## 取り組む課題
耳小骨奇形についての文章を読み、次の問いに答えよ。
(a) 舩坂の分類では、耳小骨奇形はどの群に分類されるか。
(b) 純音聴力検査で水平型を示す場合に多いとされるのは何か。
(c) 側頭骨CTで診断できないとされるのはどのような症例か。

## 本文抜粋
-=-=-

耳小骨奇形は,外耳が正常なminor malformationと,異常を認めるmajor malformationとに分類され,major malformationでは先天性外耳道閉鎖症や狭窄症などの外耳奇形を合併する先天性疾患である。本疾患には耳小骨連鎖の離断と固着があり,複数の奇形が合併する複合奇形も存在する。耳小骨奇形の分類には,Ansonらの発生学的視点1)に基づいた舩坂の分類2)が用いられ,Ⅰ~Ⅲ群に分類される。
鼓膜所見に穿孔や陥凹などの異常所見がなく,純音聴力検査で伝音難聴を認める場合は本疾患を疑う。純音聴力検査においてstiffness curve(高音域に比較して低音域の気骨導差が大きい)を示す場合は,ツチ・キヌタ関節もしくはアブミ骨底板の固着によるものが多く,水平型の場合はキヌタ・アブミ関節の離断が多いとされ,術前の病態を推測する指標となる。ティンパノグラムでAd型を示す場合は耳小骨の離断,As型は固着であることが多いが,必ずしもその限りではない。
診断には側頭骨CTが有用であり,耳小骨連鎖の離断は容易に判断できる。ただし,アブミ骨固着の症例は画像での診断はできない。

-=-=-

## データ抜粋
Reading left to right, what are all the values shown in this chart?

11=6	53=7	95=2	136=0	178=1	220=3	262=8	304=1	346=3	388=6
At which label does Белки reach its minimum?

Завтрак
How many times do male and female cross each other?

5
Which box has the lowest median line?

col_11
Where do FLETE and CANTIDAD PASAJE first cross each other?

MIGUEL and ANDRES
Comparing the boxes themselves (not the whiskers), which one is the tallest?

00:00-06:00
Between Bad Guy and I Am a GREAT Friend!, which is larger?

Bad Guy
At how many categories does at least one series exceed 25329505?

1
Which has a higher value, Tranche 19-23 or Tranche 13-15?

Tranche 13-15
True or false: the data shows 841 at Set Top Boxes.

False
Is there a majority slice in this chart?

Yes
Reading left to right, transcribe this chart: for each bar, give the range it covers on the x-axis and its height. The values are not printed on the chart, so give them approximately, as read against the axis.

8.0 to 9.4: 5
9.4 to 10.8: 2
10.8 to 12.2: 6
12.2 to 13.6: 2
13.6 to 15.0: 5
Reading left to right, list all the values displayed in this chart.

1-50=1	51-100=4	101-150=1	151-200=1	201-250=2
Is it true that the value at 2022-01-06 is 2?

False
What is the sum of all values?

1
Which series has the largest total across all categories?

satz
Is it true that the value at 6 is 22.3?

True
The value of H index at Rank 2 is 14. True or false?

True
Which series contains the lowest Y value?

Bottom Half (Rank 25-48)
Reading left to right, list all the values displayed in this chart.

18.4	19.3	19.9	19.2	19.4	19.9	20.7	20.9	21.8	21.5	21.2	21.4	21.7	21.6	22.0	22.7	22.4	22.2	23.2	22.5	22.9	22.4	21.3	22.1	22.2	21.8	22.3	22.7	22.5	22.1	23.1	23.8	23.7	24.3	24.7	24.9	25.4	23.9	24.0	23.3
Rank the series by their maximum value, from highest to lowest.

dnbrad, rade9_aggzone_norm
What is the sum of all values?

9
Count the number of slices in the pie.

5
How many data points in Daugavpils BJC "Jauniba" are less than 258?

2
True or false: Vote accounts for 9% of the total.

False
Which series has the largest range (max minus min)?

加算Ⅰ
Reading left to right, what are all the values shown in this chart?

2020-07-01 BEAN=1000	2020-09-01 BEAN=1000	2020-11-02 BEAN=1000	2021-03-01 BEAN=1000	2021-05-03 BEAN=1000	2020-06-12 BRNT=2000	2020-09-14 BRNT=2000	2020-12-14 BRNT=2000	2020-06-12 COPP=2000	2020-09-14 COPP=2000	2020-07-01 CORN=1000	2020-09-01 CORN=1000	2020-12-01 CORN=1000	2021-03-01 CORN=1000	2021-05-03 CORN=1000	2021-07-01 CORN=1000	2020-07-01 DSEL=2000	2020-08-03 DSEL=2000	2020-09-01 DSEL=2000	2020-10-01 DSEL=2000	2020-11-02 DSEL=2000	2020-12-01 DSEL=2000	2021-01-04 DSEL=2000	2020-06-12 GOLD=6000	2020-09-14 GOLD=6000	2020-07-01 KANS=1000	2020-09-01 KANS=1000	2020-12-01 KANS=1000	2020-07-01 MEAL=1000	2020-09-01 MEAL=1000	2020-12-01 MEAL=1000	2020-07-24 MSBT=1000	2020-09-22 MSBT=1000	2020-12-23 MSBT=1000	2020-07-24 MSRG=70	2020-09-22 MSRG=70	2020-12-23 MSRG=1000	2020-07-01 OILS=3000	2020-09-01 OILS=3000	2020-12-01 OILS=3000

-=-=-

## 完成した解答
(a) Ⅰ~Ⅲ群
(b) キヌタ・アブミ関節の離断
(c) アブミ骨固着の症例